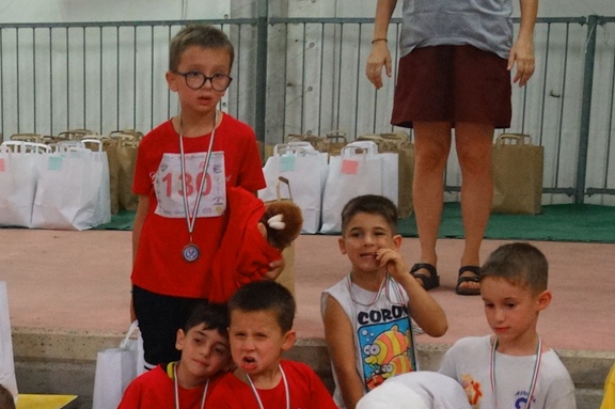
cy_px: 477
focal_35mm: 90
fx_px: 1536
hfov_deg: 21.9
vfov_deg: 14.7
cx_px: 23
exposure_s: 1/125
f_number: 3.5
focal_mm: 18
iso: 2000
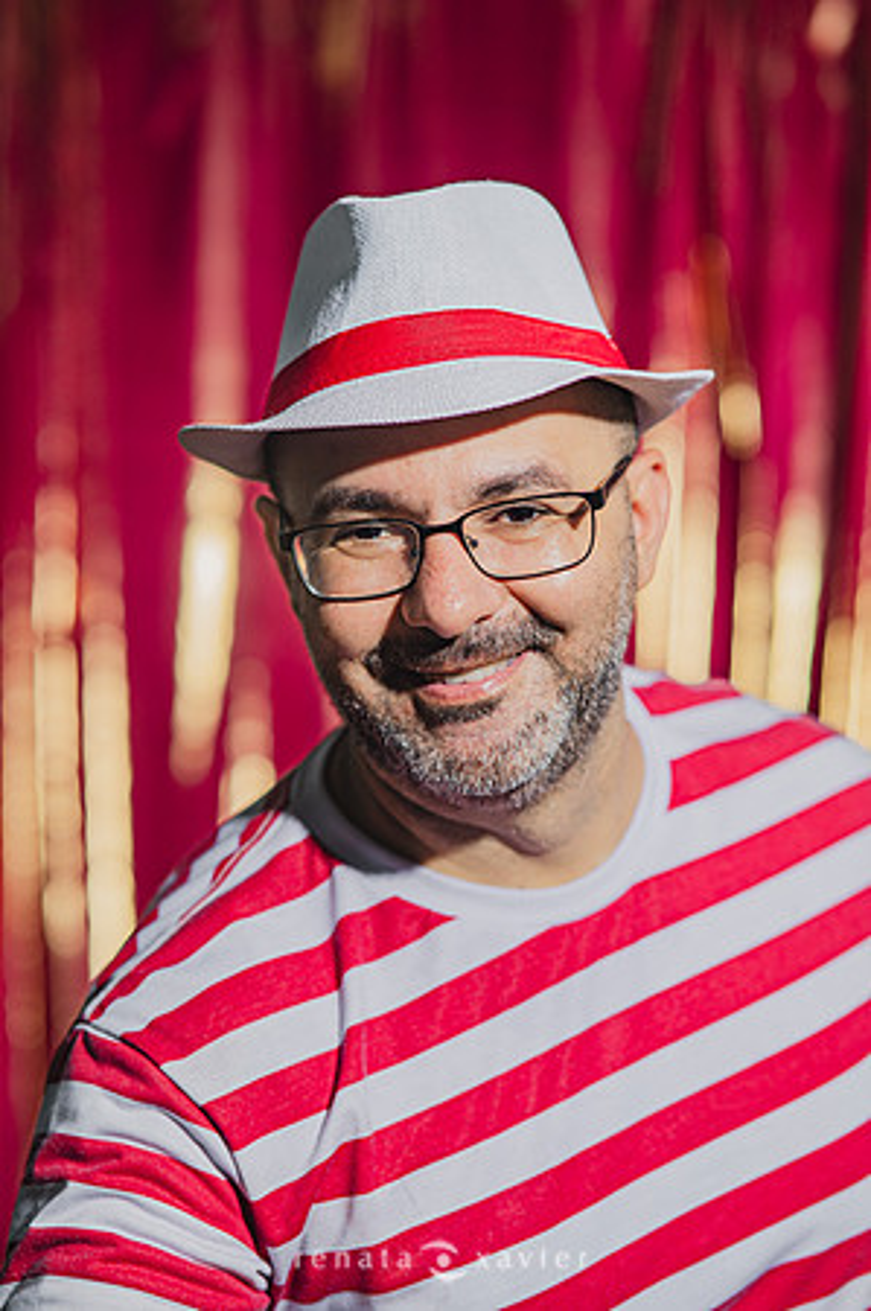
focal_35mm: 85
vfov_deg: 23.9
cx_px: 436
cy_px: 656
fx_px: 3092
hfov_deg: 16.0
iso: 125
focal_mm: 85
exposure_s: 1/200
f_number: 2.5
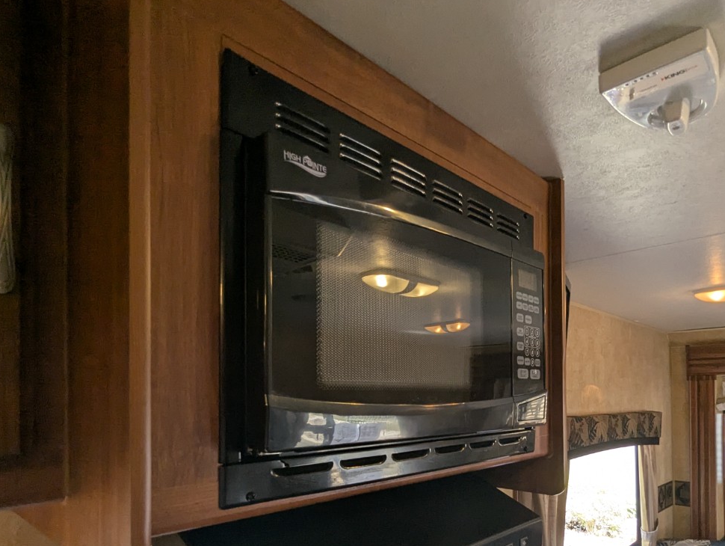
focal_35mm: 23
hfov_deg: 73.4
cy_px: 385
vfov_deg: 57.0
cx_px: 417
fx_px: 482
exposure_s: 1/99.1
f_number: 2.2
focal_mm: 2.35
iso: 106
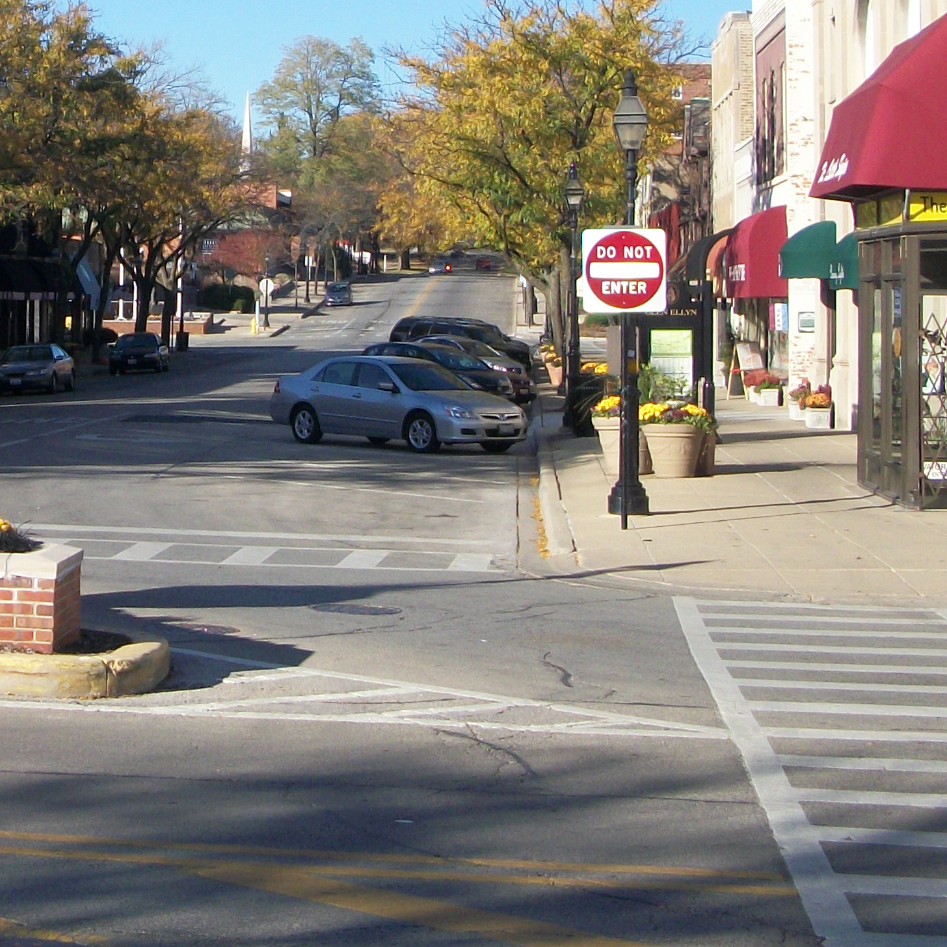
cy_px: 265
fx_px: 2631
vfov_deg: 20.3
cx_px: -99
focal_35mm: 85
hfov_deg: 19.5
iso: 80
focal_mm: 6.3
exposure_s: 1/1000
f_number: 3.1
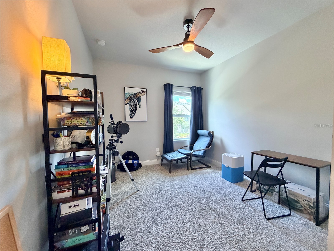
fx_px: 135
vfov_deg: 85.7
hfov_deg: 102.1
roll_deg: -0.2
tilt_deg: -1.7
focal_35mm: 14
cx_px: 167
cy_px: 126
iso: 320
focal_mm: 2.22
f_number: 2.2
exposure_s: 1/80
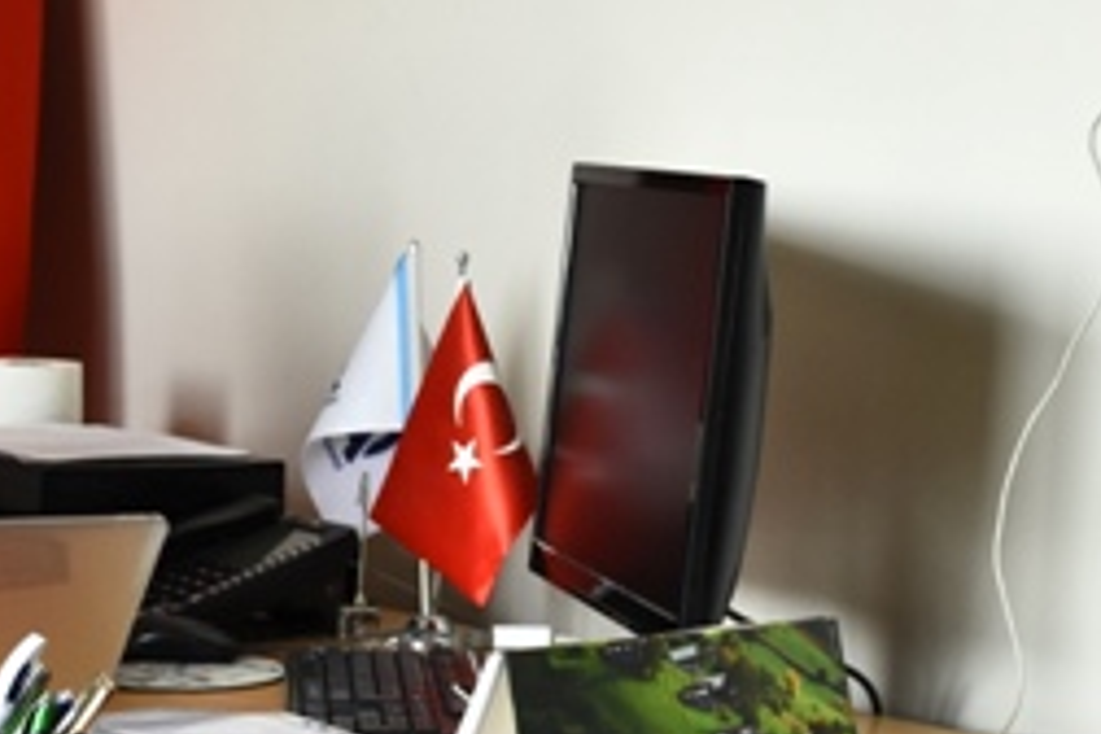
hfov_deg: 15.4
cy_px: 575
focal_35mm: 133
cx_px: 476
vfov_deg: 10.3
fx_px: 4075
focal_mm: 35
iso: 800
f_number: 5.6
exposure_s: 1/125
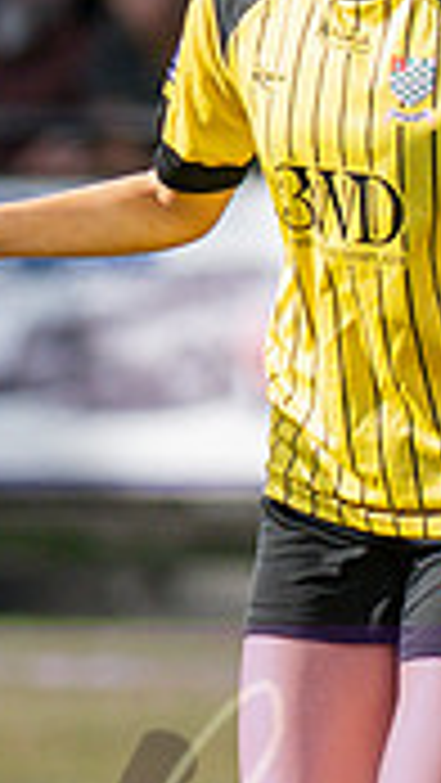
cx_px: -175
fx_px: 47954
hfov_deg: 0.5
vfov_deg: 0.9
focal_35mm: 2309
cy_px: 839
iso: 200
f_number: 4
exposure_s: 1/2000
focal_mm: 300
--------
• _Task item_:
The answer should be exactly the lines from the one that contains "cx_px: -175" through the end of the entries, both ends included, and nothing besides.

• _Output_:
cx_px: -175
fx_px: 47954
hfov_deg: 0.5
vfov_deg: 0.9
focal_35mm: 2309
cy_px: 839
iso: 200
f_number: 4
exposure_s: 1/2000
focal_mm: 300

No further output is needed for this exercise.